The Division I Council voted Wednesday to push the start date back from the originally scheduled Nov. 10 as one of several precautions against the spread of coronavirus.

The later start date coincides with the decision most schools made to send students home from Thanksgiving until January out of concern about a potential late-fall and early-winter flareup of COVID-19. Closed campuses could serve as a quasi bubble for players and provide a window for non-conference games.

The maximum number of regular-season games has been reduced from 31 to 27. The minimum number of games for consideration for the NCAA Tournament was cut from 25 to 13.

Teams can start preseason practices Oct. 14 but will be allowed to work out 12 hours per week beginning Monday.

No scrimmages against other teams or exhibitions are allowed.

In other action, the council voted to extend the recruiting dead period for all sports through Dec. 31. In-person recruiting is not allowed during a dead period, though phone calls and other correspondence are allowed.

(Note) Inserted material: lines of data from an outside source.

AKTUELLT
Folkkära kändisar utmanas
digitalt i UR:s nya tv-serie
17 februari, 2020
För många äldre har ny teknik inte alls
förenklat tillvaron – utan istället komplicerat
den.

The men’s and women’s basketball oversight committees had jointly recommended a start date of Nov. 21, which would have allowed for games to be played on the weekend before Thanksgiving. The council opted not to do that to avoid a conflict with regular-season football games.

The council is scheduled to meet again Oct. 13-14 and could delay the start date and change other pieces of the basketball framework if circumstances surrounding the virus warrant.